On DVD: When a Movie Fails to Become a Movie, Is It Art?

Rob Marshall's newest old-school Broadway musical reconstitution, Nine, got humdingered by critics when it briefly splashed into theaters last year. Audiences apparently felt the same way, because they ignored it, and so just when you're thinking Daniel Day Lewis can't pick his nose without getting Oscar-nominated, the year's biggest musical came and went in a fog of shame.

You'd probably loathe Nine, too, if you rented it now on DVD and expected a lavish, expert, star-studded musical, the traditional kind that fans of the 1982 Broadway show still sing hosannas about. (I still remember the, um, tempting TV commercials for the show, featuring a kittenish Anita Morris in a see-through body suit). But what if you expected a non-movie? Because that's what it is -- and it shouldn't be a surprise, derived as it is from Federico Fellini's (1963), which is about how Fellini can't summon the focus or creative energy to actually make a movie. But then he makes one anyway.

nine_007-new.jpg

Bob Fosse's All that Jazz (1979) and Woody Allen's Stardust Memories (1980) did the same thing in overtly Felliniesque ways, all of it probing the essence of the form's primary text, Chuck Jones's Duck Amuck (1953), which, you'll remember, chronicles Daffy Duck's descent into psychosis as the film around him fails to ever become a "film," and in fact tries to kill him.

The idea hit the mud with Peter Greenaway's 8½ Women (2000) -- which makes Marshall's boondoggle look like, well, Fellini -- and passes through the stratosphere again with Spike Jonze and Charlie Kaufman's Adaptation (2002), which fails to "become" even as it succeeds, and then morphs into exactly the kind of movie its screenwriter didn't want to make.

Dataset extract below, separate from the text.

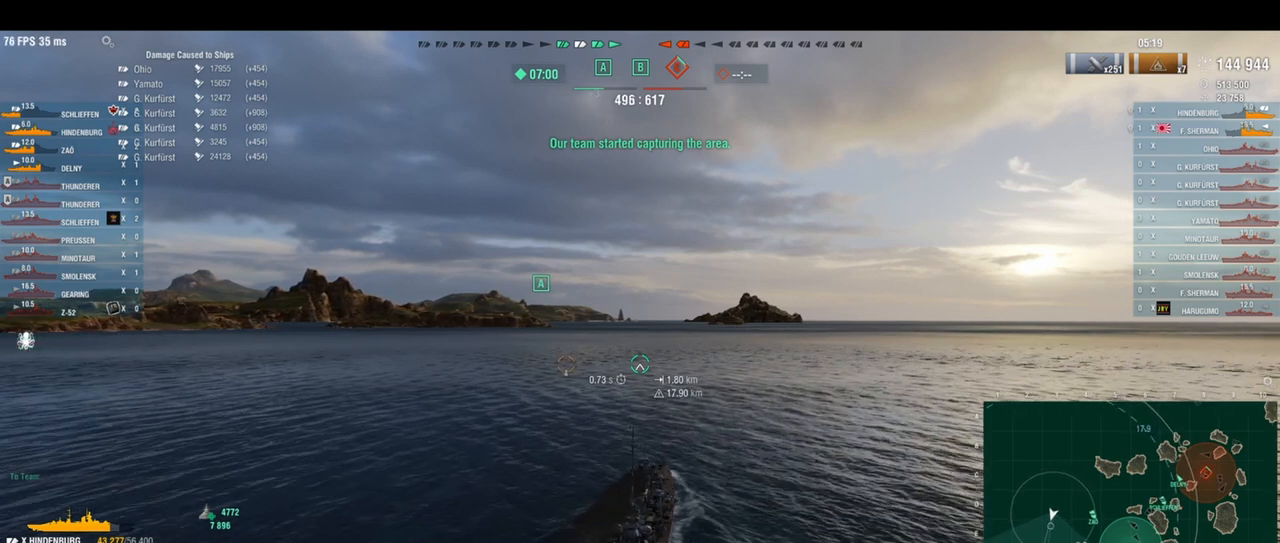
{"keys": ["w"], "events": []}
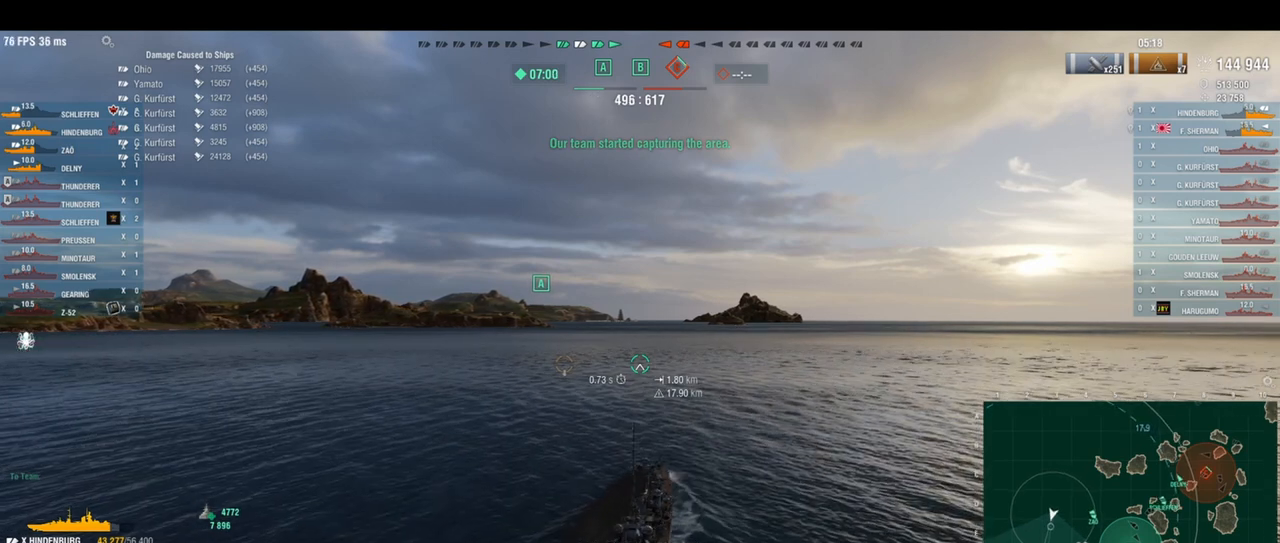
{"keys": ["w"], "events": []}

In the process of expressing their various failures to make a movie, Fellini and most of the others also managed (almost coincidentally) to make traditionally enthralling and hilarious movies as well. Not Marshall -- his dedication to his material's self-destructing Duck Amuck-ness is pure as the driven snow. In other words, what was considered by most critics to be Marshall's crash-&-burn failure to make an orthodox movie might've instead been his uncorrupted focus on Fellini's mission: to chronicle creative inertia. In a way, Marshall succeeded where Fellini failed. If you're making a film about the agonies of artistic block, shouldn't your film be ruinous and unsatisfying in every way?

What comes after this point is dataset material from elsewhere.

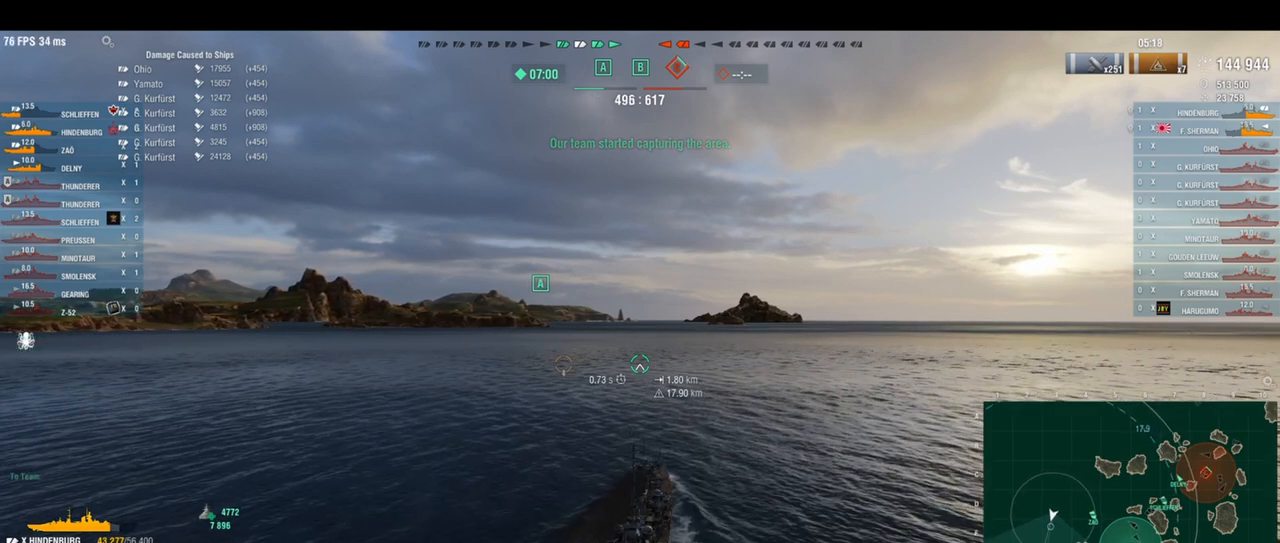
{"keys": ["w"], "events": []}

Mind you, it's not a hand job to sit through -- the original musical (by Arthur M. Kopit and Maury Yestin) is so lumbering and uninventive it may well have "succeeded" at failing on stage to the same outrageous degree it does on screen. Sure, Stacy Ferguson (the Black Eyed Peas' Fergie) vamps her number through the skylight, and Oscar-winner Marion Cotillard delivers her song like a stork delivering its last baby of the year. As welcome though they are, the occasional juicy musical moments almost wreck Marshall's master plan. But not quite.



Comments

  • Citizen Bitch says:

    Nice!
    I loved Kate Hudson's hairography, too!

  • syd says:

    maybe im too high to get this. is this what you're saying:
    this is a very bad movie, its a movie about writer's/creative block. there have been many movies done about this subject, like the marvelous 'fellini 8 e 1/2' and the great 'adaptation'... since these are great movies, they aren't really about writer's/creative block?
    again, forgive me if im being slow, i should wait till tomorrow, really...
    but you're saying that 'nine' is an awful movie but can be considered to be good art, not because its challenging, or interesting, but because its a horrible movie, because it does what it is "supposed" to represent?
    is this it?
    cause my answer to both would be no. . its just a horrible movie badly cast (badly acted in the most part) that i tried to watch on a plane and i couldnt stand the horribleness of it!! (and everyone knows how movies seem better when you're on a plane, since you've nothing better to do). it is not a movie about creative block, i never felt creative's block was an issue, but bad poor director choices.
    its no point to try to discuss the meaning of art, no one can win that discussion. i just cant see this being...
    actually, no... hang on....
    yea, i totally see it now... you're right....
    its up there with the amount of shit i see on galleries everywhere, those empty pieces of horribleness that art curators just lurrrve, because they project some meaning to them, so they can sell and then art snobs who want to look cool project other meanings to it because they dont understand shit, and then IT BECOMES ART! it really does if you think about it. so yea, i think youre up to something.
    and then again, its all relative and i am quite high, so....
    i kinda dug this article

  • MCU says:

    What the hell, Syd? Are you high?

  • syd says:

    oh yeaaaa 🙂
    hey i came back!

  • syd says:

    i hate it when i post smileys/emoticons but sometimes they just post themselves

  • Mr. Sex says:

    Syd,
    You really think something that long will be a comment of the week?

  • syd says:

    i honestly dont give a shit, my friend.